**What to do**
In the records that follow, the lines from the one containing "span multiple entities." to the one containing "From GDPRhub", inclusive, are to be given again exactly.

(Stored dataset items)
..............................
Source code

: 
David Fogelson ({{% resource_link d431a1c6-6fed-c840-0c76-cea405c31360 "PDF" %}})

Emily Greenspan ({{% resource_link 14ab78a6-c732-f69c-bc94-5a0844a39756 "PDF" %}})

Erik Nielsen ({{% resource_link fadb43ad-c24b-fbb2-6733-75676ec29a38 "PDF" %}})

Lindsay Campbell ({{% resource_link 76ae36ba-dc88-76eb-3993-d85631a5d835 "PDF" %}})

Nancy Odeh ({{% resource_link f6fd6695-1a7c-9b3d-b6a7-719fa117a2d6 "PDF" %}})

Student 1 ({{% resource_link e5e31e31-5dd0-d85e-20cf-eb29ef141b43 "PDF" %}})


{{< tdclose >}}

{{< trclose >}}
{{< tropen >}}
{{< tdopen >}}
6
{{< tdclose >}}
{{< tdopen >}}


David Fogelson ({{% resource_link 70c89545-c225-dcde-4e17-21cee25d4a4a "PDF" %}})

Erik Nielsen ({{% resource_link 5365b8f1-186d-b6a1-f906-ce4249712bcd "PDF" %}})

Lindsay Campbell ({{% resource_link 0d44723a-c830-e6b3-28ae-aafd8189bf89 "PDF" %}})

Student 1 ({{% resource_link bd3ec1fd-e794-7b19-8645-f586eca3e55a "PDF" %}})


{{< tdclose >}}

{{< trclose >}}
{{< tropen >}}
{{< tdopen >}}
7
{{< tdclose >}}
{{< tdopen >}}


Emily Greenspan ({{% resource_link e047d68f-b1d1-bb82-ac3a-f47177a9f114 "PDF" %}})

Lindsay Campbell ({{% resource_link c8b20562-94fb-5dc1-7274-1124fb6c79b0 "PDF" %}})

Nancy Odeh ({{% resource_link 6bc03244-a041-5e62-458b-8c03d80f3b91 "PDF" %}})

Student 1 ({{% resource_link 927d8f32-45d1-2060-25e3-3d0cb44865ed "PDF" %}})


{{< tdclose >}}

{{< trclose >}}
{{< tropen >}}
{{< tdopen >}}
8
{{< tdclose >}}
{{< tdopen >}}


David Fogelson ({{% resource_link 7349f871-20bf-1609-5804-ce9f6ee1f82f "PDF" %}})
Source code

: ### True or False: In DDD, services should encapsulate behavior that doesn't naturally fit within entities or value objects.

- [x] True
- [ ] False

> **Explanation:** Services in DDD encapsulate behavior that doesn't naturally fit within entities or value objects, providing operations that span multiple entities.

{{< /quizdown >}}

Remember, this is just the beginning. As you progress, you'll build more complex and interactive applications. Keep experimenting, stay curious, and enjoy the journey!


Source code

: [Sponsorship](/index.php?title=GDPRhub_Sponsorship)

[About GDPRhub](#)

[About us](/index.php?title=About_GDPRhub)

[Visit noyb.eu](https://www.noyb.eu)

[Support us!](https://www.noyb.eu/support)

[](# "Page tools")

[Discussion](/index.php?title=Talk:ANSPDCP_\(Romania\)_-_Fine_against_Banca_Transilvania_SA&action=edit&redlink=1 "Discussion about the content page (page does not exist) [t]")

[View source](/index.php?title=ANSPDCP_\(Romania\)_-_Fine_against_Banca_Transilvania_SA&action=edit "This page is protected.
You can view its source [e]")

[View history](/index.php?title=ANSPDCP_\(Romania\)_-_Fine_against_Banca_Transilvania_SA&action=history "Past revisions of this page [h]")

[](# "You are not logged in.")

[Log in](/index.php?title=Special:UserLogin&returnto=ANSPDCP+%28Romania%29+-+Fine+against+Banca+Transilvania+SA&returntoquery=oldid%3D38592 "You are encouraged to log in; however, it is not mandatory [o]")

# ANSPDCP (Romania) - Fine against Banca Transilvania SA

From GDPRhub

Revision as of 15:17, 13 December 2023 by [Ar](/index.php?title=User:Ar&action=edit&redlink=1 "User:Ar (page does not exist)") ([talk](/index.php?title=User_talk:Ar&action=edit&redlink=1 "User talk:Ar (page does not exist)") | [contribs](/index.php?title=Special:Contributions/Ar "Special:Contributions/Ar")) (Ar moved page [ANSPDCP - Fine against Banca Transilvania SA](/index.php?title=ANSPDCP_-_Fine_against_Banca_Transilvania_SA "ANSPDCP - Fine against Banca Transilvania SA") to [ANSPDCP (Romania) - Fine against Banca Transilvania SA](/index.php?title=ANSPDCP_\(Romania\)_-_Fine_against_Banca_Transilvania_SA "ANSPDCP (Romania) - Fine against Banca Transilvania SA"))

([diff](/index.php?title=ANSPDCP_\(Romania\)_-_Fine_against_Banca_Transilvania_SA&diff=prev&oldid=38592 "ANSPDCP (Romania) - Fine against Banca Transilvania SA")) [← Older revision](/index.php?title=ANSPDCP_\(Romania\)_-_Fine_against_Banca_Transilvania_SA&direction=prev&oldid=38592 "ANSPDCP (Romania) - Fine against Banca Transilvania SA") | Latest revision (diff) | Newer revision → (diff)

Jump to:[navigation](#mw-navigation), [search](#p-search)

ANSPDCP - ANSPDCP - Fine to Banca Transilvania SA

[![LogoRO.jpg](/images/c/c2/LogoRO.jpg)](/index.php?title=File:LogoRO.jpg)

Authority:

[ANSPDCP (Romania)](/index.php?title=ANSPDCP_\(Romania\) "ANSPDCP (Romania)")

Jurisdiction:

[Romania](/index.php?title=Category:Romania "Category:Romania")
..............................
**Response to the exercise**
> **Explanation:** Services in DDD encapsulate behavior that doesn't naturally fit within entities or value objects, providing operations that span multiple entities.

{{< /quizdown >}}

Remember, this is just the beginning. As you progress, you'll build more complex and interactive applications. Keep experimenting, stay curious, and enjoy the journey!


Source code

: [Sponsorship](/index.php?title=GDPRhub_Sponsorship)

[About GDPRhub](#)

[About us](/index.php?title=About_GDPRhub)

[Visit noyb.eu](https://www.noyb.eu)

[Support us!](https://www.noyb.eu/support)

[](# "Page tools")

[Discussion](/index.php?title=Talk:ANSPDCP_\(Romania\)_-_Fine_against_Banca_Transilvania_SA&action=edit&redlink=1 "Discussion about the content page (page does not exist) [t]")

[View source](/index.php?title=ANSPDCP_\(Romania\)_-_Fine_against_Banca_Transilvania_SA&action=edit "This page is protected.
You can view its source [e]")

[View history](/index.php?title=ANSPDCP_\(Romania\)_-_Fine_against_Banca_Transilvania_SA&action=history "Past revisions of this page [h]")

[](# "You are not logged in.")

[Log in](/index.php?title=Special:UserLogin&returnto=ANSPDCP+%28Romania%29+-+Fine+against+Banca+Transilvania+SA&returntoquery=oldid%3D38592 "You are encouraged to log in; however, it is not mandatory [o]")

# ANSPDCP (Romania) - Fine against Banca Transilvania SA

From GDPRhub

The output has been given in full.